Power price pressure calls for balancing act
Growing pressure for the first electricity price rise on the mainland for more than a year illustrates the policy dilemma the central government faces over the sizzling pace of economic growth. Economic and commercial arguments for a rise run up against the political imperative of containing inflation, and defusing its potential for creating social unrest ahead of the all-important party congress in the autumn. The second-quarter consumer price index increase of 4.4 per cent, driven by rising food prices, was well outside the 3 per cent policy comfort zone.
Mainland electricity output is growing 33 per cent faster than the official rate of economic growth. That is a worry amid concerns about the economy overheating, because power generation is an indicator of economic activity. Moreover, a cap on power prices encourages inefficient production and wasteful consumption, contributing to the nation's growing pollution problems. Soaring demand and shortages of supply are spreading across the country.

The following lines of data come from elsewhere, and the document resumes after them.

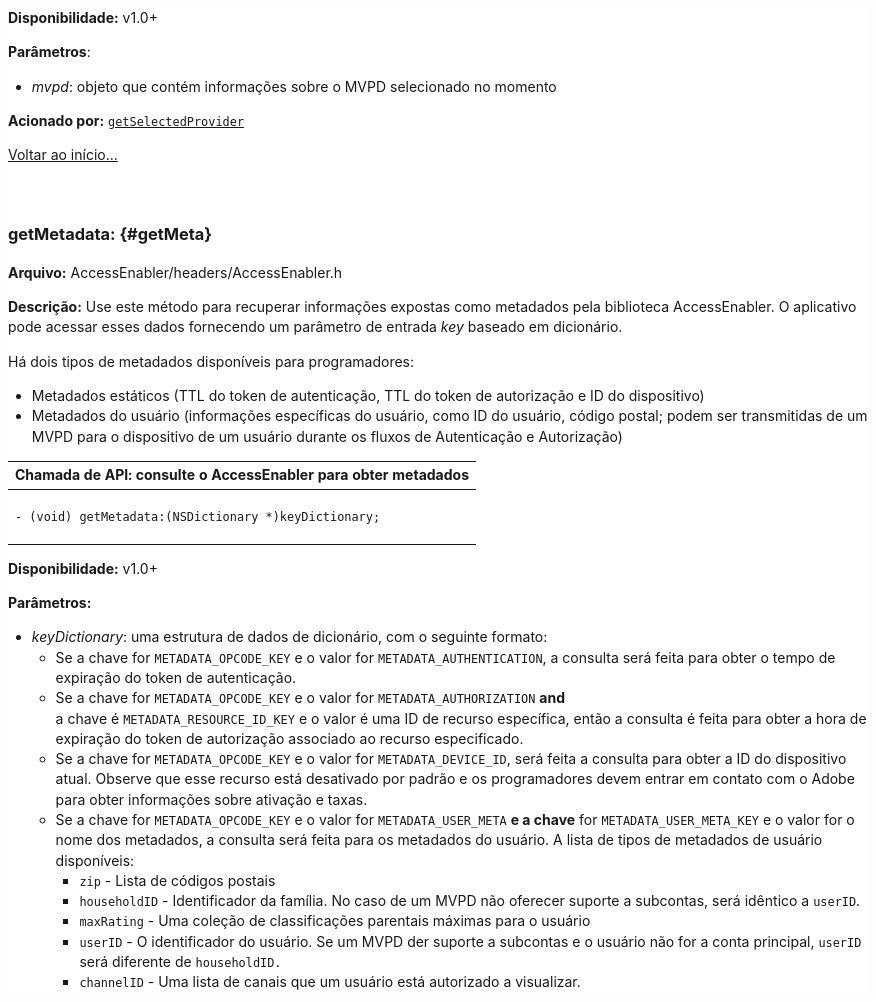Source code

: **Disponibilidade:** v1.0+

**Parâmetros**:

* *mvpd*: objeto que contém informações sobre o MVPD selecionado no momento

**Acionado por:** [`getSelectedProvider`](#getSelProv)

[Voltar ao início...](#apis)

</br>

### getMetadata: {#getMeta}

**Arquivo:** AccessEnabler/headers/AccessEnabler.h

**Descrição:** Use este método para recuperar informações expostas como metadados pela biblioteca AccessEnabler. O aplicativo pode acessar esses dados fornecendo um parâmetro de entrada *key* baseado em dicionário.

Há dois tipos de metadados disponíveis para programadores:

* Metadados estáticos (TTL do token de autenticação, TTL do token de autorização e ID do dispositivo)
* Metadados do usuário (informações específicas do usuário, como ID do usuário, código postal; podem ser transmitidas de um MVPD para o dispositivo de um usuário durante os fluxos de Autenticação e Autorização)

<table class="pass_api_table">
<colgroup>
<col style="width: 100%" />
</colgroup>
<thead>
<tr class="header">
<th>Chamada de API: consulte o AccessEnabler para obter metadados</th>
</tr>
</thead>
<tbody>
<tr class="odd">
<td><pre><code>- (void) getMetadata:(NSDictionary *)keyDictionary; </code></pre></td>
</tr>
</tbody>
</table>

**Disponibilidade:** v1.0+

**Parâmetros:**

* *keyDictionary*: uma estrutura de dados de dicionário, com o seguinte
formato:
   * Se a chave for `METADATA_OPCODE_KEY` e o valor for `METADATA_AUTHENTICATION`, a consulta será feita para obter o tempo de expiração do token de autenticação.
   * Se a chave for `METADATA_OPCODE_KEY` e o valor for `METADATA_AUTHORIZATION` **and**\
     a chave é `METADATA_RESOURCE_ID_KEY` e o valor é uma ID de recurso específica, então a consulta é feita para obter a hora de expiração do token de autorização associado ao recurso especificado.
   * Se a chave for `METADATA_OPCODE_KEY` e o valor for `METADATA_DEVICE_ID`, será feita a consulta para obter a ID do dispositivo atual. Observe que esse recurso está desativado por padrão e os programadores devem entrar em contato com o Adobe para obter informações sobre ativação e taxas.
   * Se a chave for `METADATA_OPCODE_KEY` e o valor for `METADATA_USER_META` **e a chave** for `METADATA_USER_META_KEY` e o valor for o nome dos metadados, a consulta será feita para os metadados do usuário. A lista de tipos de metadados de usuário disponíveis:
      * `zip` - Lista de códigos postais
      * `householdID` - Identificador da família. No caso de um MVPD não oferecer suporte a subcontas, será idêntico a `userID`.
      * `maxRating` - Uma coleção de classificações parentais máximas para o usuário
      * `userID` - O identificador do usuário. Se um MVPD der suporte a subcontas e o usuário não for a conta principal, `userID` será diferente de `householdID.`
      * `channelID` - Uma lista de canais que um usuário está autorizado a visualizar.

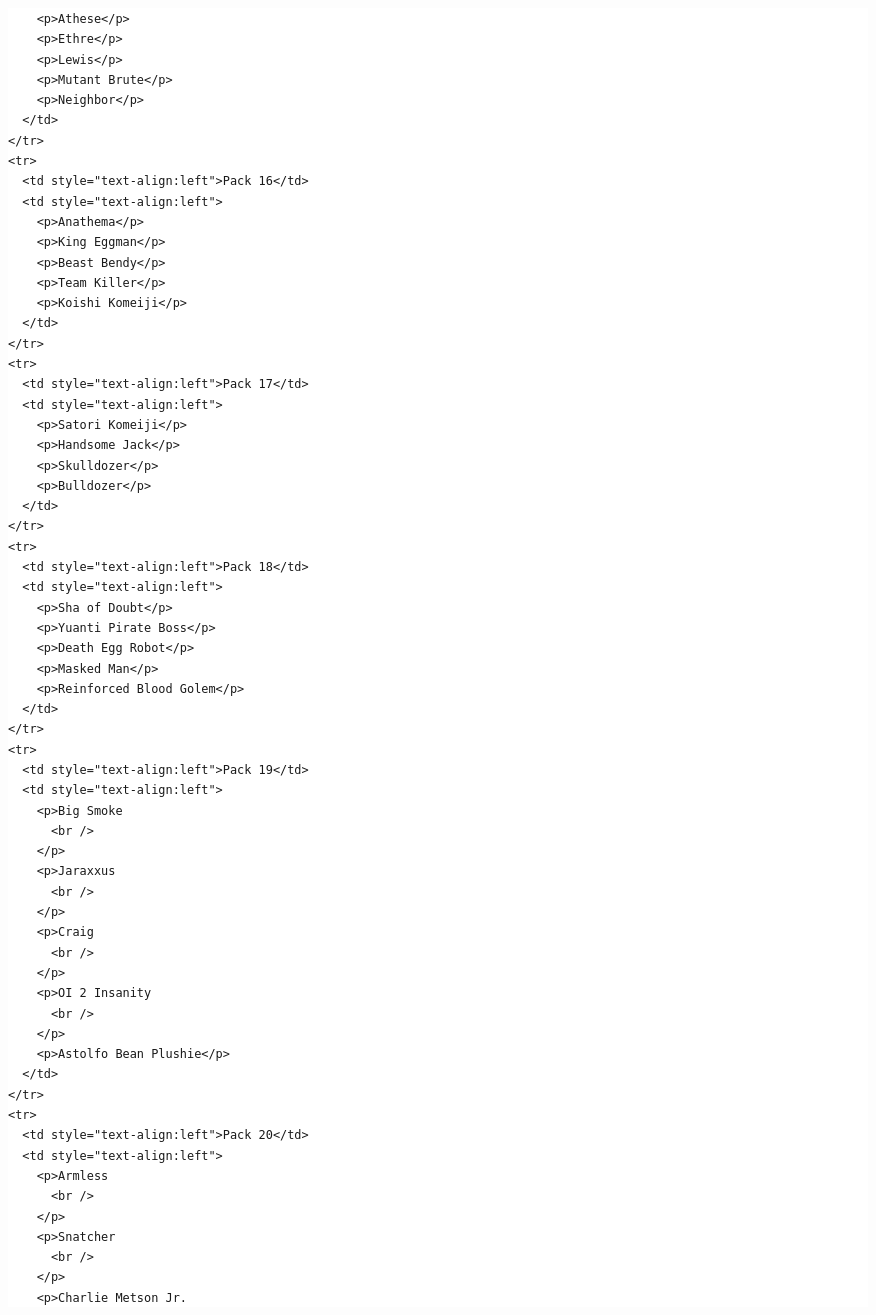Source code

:         <p>Athese</p>
        <p>Ethre</p>
        <p>Lewis</p>
        <p>Mutant Brute</p>
        <p>Neighbor</p>
      </td>
    </tr>
    <tr>
      <td style="text-align:left">Pack 16</td>
      <td style="text-align:left">
        <p>Anathema</p>
        <p>King Eggman</p>
        <p>Beast Bendy</p>
        <p>Team Killer</p>
        <p>Koishi Komeiji</p>
      </td>
    </tr>
    <tr>
      <td style="text-align:left">Pack 17</td>
      <td style="text-align:left">
        <p>Satori Komeiji</p>
        <p>Handsome Jack</p>
        <p>Skulldozer</p>
        <p>Bulldozer</p>
      </td>
    </tr>
    <tr>
      <td style="text-align:left">Pack 18</td>
      <td style="text-align:left">
        <p>Sha of Doubt</p>
        <p>Yuanti Pirate Boss</p>
        <p>Death Egg Robot</p>
        <p>Masked Man</p>
        <p>Reinforced Blood Golem</p>
      </td>
    </tr>
    <tr>
      <td style="text-align:left">Pack 19</td>
      <td style="text-align:left">
        <p>Big Smoke
          <br />
        </p>
        <p>Jaraxxus
          <br />
        </p>
        <p>Craig
          <br />
        </p>
        <p>OI 2 Insanity
          <br />
        </p>
        <p>Astolfo Bean Plushie</p>
      </td>
    </tr>
    <tr>
      <td style="text-align:left">Pack 20</td>
      <td style="text-align:left">
        <p>Armless
          <br />
        </p>
        <p>Snatcher
          <br />
        </p>
        <p>Charlie Metson Jr.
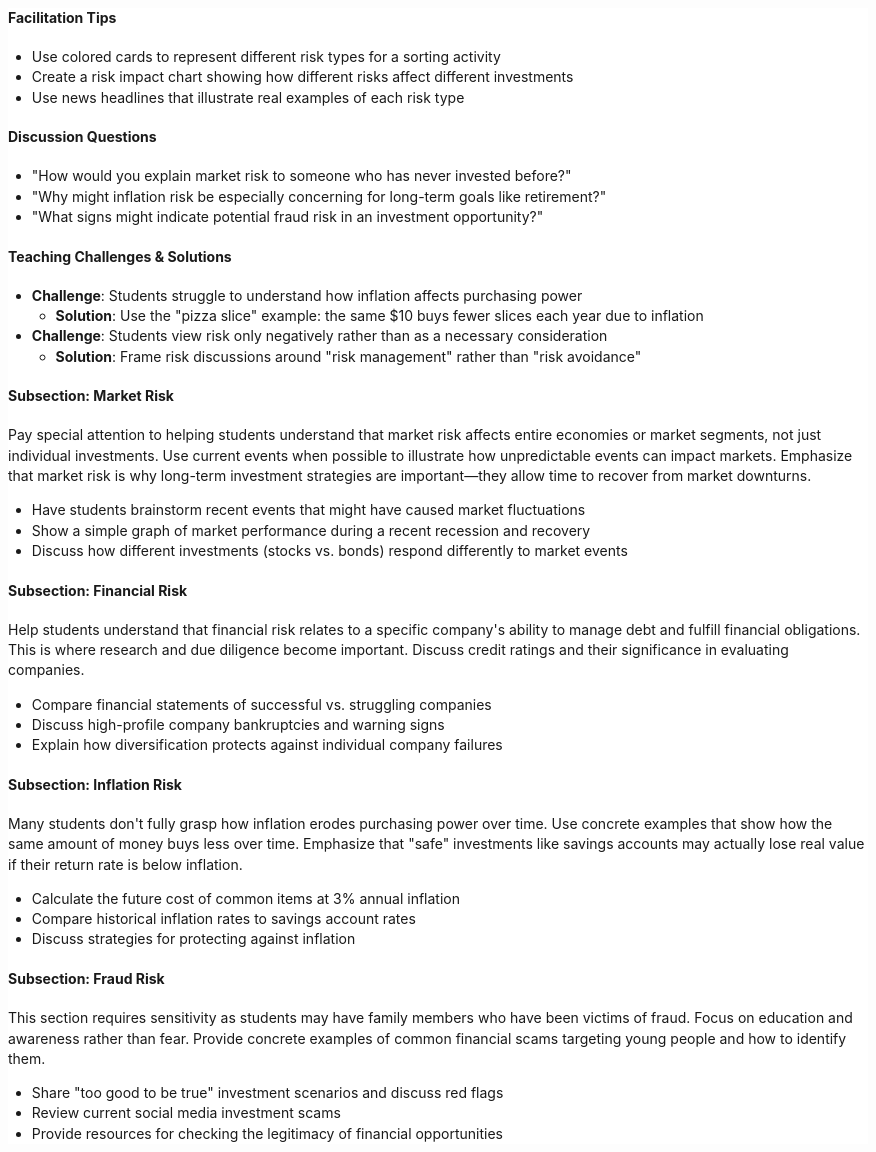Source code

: #### Facilitation Tips
- Use colored cards to represent different risk types for a sorting activity
- Create a risk impact chart showing how different risks affect different investments
- Use news headlines that illustrate real examples of each risk type

#### Discussion Questions
- "How would you explain market risk to someone who has never invested before?"
- "Why might inflation risk be especially concerning for long-term goals like retirement?"
- "What signs might indicate potential fraud risk in an investment opportunity?"

#### Teaching Challenges & Solutions
- **Challenge**: Students struggle to understand how inflation affects purchasing power
  - **Solution**: Use the "pizza slice" example: the same $10 buys fewer slices each year due to inflation
- **Challenge**: Students view risk only negatively rather than as a necessary consideration
  - **Solution**: Frame risk discussions around "risk management" rather than "risk avoidance"

#### Subsection: Market Risk
Pay special attention to helping students understand that market risk affects entire economies or market segments, not just individual investments. Use current events when possible to illustrate how unpredictable events can impact markets. Emphasize that market risk is why long-term investment strategies are important—they allow time to recover from market downturns.

- Have students brainstorm recent events that might have caused market fluctuations
- Show a simple graph of market performance during a recent recession and recovery
- Discuss how different investments (stocks vs. bonds) respond differently to market events

#### Subsection: Financial Risk
Help students understand that financial risk relates to a specific company's ability to manage debt and fulfill financial obligations. This is where research and due diligence become important. Discuss credit ratings and their significance in evaluating companies.

- Compare financial statements of successful vs. struggling companies
- Discuss high-profile company bankruptcies and warning signs
- Explain how diversification protects against individual company failures

#### Subsection: Inflation Risk
Many students don't fully grasp how inflation erodes purchasing power over time. Use concrete examples that show how the same amount of money buys less over time. Emphasize that "safe" investments like savings accounts may actually lose real value if their return rate is below inflation.

- Calculate the future cost of common items at 3% annual inflation
- Compare historical inflation rates to savings account rates
- Discuss strategies for protecting against inflation

#### Subsection: Fraud Risk
This section requires sensitivity as students may have family members who have been victims of fraud. Focus on education and awareness rather than fear. Provide concrete examples of common financial scams targeting young people and how to identify them.

- Share "too good to be true" investment scenarios and discuss red flags
- Review current social media investment scams
- Provide resources for checking the legitimacy of financial opportunities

The major generating groups are pressing for a price rise to cover increased fuel costs. It would give them a more realistic return on capital and costs that could be invested in building efficient, cleaner power plants and phasing out obsolete and polluting units.
Price controls to maintain social stability have squeezed the generators' profits. The government is sympathetic but fears triggering inflation if it loosens them. Thus it is caught in a catch-22 situation. It is a similar story with oil, where PetroChina and Sinopec are suffering heavy losses on refining because of the high crude oil price. Price rises for either product feed down through the costs chain to the consumer.
Mainland officials have not publicly conceded that the economy is overheating, although the government has reacted to the latest economic data by raising interest rates and cutting taxes on bank deposits to curb speculation on the share and property markets. The next few months will be a balancing act between the short-term political need to contain inflation and the policy goal of keeping growth within sustainable bounds.